İncelenecek metin -

##############################

Alan Woods: Özel mülkiyet ve ulus devlet, toplumun gelişimini engelleyen iki deli gömleğidir

Çıkmaz Sokaktaki Kapitalizm
1948’den 1973-74’e kadar, benzeri asla görülmemiş bir sınai ve teknolojik değişimin havai fişek gösterisine tanıklık ettik. Yine de kapitalist sistemin başarıları bugün kendi karşıtına dönüşüyor.

Bu satırlar yazılırken, Afrika, Asya ve Latin Amerika’daki yüz milyonlarca işsizi ve yarı-işsizi hesaba katmasak bile yalnızca OECD’nin ileri kapitalist ülkelerinde resmi olarak 22 milyon işsiz var. Üstelik bu, geçmişteki geçici döngüsel işsizlik gibi de değil. Bu işsizlik, toplumun bağırsaklarındaki kronik bir kemirici ülserdir. Korkutucu bir salgın gibi işsizlik de, geçmişte kendilerini güvende hisseden toplum kesimlerini bile vurmaktadır.
Bilim ve teknolojideki tüm ilerlemelere rağmen toplum, kontrol edemediği güçlerin insafına terk edilmiş durumdadır. 21. yüzyılın eşiğinde insanlar geleceğe artan bir kaygıyla bakıyorlar. Eski kesinliğin yerini hiçbir şeyin kesin olmayışı almış durumda. Genel rahatsızlık ilkin ve her şeyden çok egemen sınıfı ve gitgide sistemlerinin ciddi zorluklarla karşı karşıya olduğunun farkında olan bu egemenlerin stratejistlerini etkiliyor. Sistemin krizi kendi yansımasını ideolojinin krizinde buluyor, politik partilerde, resmi kiliselerde, ahlâkta, bilimde ve hatta bugünlerde felsefe diye geçinen şeyde bu kriz kendisini yansıtıyor.
Özel mülkiyet ve ulus devlet, toplumun gelişimini sınırlayan ve engelleyen iki deli gömleğidir. Nesnel açıdan, dünya sosyalizminin koşulları onyıllardır mevcut. Ne var ki, kapitalizmin temel çelişkilerinin üstesinden gelmesine kısmen izin veren belirleyici faktör dünya ticaretinin gelişimiydi. 1945’ten sonra, Avrupa ve Japonya’da devrimi bertaraf etme ve Sovyet Bloğunu zaptetme ihtiyacının dayattığı Amerika Birleşik Devletleri’nin dünya egemenliği, bu ülkeye, Bretton Woods anlaşması ve GATT aracılığıyla, diğer kapitalist iktidarları gümrük tarifelerini düşürmeye ve serbest ticari dolaşımın önündeki diğer engelleri kaldırmaya zorlama fırsatını vermişti.

##############################

Veri kesiti -
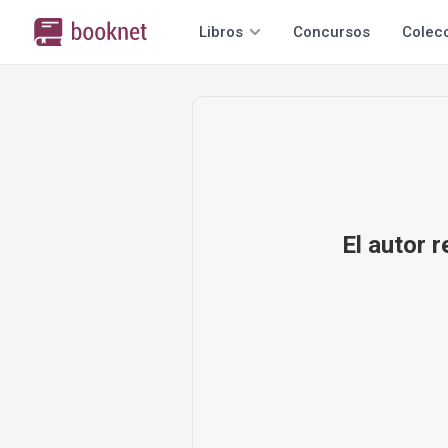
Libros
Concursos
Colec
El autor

##############################

Yapılacak iş 1 -
Kapitalizmin krizini anlatan metne göre aşağıdaki üç ifade doğru mu? Her biri için evet ya da hayır deyin ve kararı belirleyen sözleri metinden aynen alıntılayın.
(a) OECD'nin ileri kapitalist ülkelerinde resmi olarak 22 milyon işsiz vardır.
(b) Bugünkü işsizlik, geçmişteki geçici döngüsel işsizliğe benzemektedir.
(c) Amerika Birleşik Devletleri, diğer kapitalist iktidarları gümrük tarifelerini düşürmeye zorlama fırsatı bulmuştur.
Yapılacak iş 2 -
Kapitalizmin krizini anlatan metne göre, kapitalizmin temel çelişkilerinin üstesinden gelmesine kısmen izin veren belirleyici faktör neydi?
Yapılacak iş 3 -
Kapitalizmin krizini anlatan metni son cümlesinden sonra devam ettirin.

Görev sonucu 1 -
(a) Evet: "yalnızca OECD’nin ileri kapitalist ülkelerinde resmi olarak 22 milyon işsiz var"
(b) Hayır: "Üstelik bu, geçmişteki geçici döngüsel işsizlik gibi de değil."
(c) Evet: "diğer kapitalist iktidarları gümrük tarifelerini düşürmeye ve serbest ticari dolaşımın önündeki diğer engelleri kaldırmaya zorlama fırsatını vermişti"

Görev sonucu 2 -
Dünya ticaretinin gelişimi.

Görev sonucu 3 -
Bu durum, özel mülkiyet ve ulus devletin dar sınırları içerisinde üretici güçlerin boğulmasına yol açan rekabetçi devalüasyon ve ticari savaşlar aracılığıyla kendini dışa vuran ulusal düşmanlıkların şiddetlendiği iki savaş arası dönemin ekonomik kaosuyla tam bir çelişki içindeydi. Bunun bir sonucu olarak, iki dünya savaşı arasındaki dönem, 1939-45 yıllarının yeni emperyalist katliamıyla sonuçlanan bir bunalımlar, devrimler ve karşı-devrimler dönemiydi.

Savaş sonrası dönemde, büyük ölçüde birleşik bir dünya pazarı yaratan dünya ticaretinin entegrasyonu aracılığıyla kapitalizm kendi sisteminin temel bunalımının üstesinden gelmekte kısmen başarılı oldu. Bu durum, 1948-73 döneminde ekonomideki muazzam yükselişin temel öncülünü sağladı ki, bu da en azından ileri kapitalist ülkelerin nüfusunun önemlice bir bölümünün yaşam standartlarının yükselmesine yol açtı. Ölmekte olan bir adam da zaman zaman ani enerjik hareketlerde bulunabilir, bu durum tam bir iyileşme gibi görünür ama gerçekte yalnızca yeni ve ölümcül bir kötüleşmenin başlangıcıdır.
Eğer mevcut toplumsal düzen yıkılmazsa, kapitalist çöküş çağında bile buna benzer dönemler yalnızca mümkün değil, kaçınılmaz olur. Ne var ki, kırk yıllık bir dönemde birkaç trilyon dolarlık bir meblağa ulaşan ekonomik büyümenin muazzam havai fişek gösterisi, hiçbir şekilde kapitalizmin tabiatını değiştirmemiş ya da onun içinde saklı bulunan çelişkileri yok etmemiştir. 1948’den 1973’e dek süren uzun ekonomik büyüme dönemi artık bitti. Tam istihdam, yükselen yaşam standartları ve refah devleti geçmişte kaldı. Büyümenin yerine artık ekonomik stagnasyon [tıkanma], resesyon [durgunluk] ve üretici güçlerin kriziyle karşı karşıyayız.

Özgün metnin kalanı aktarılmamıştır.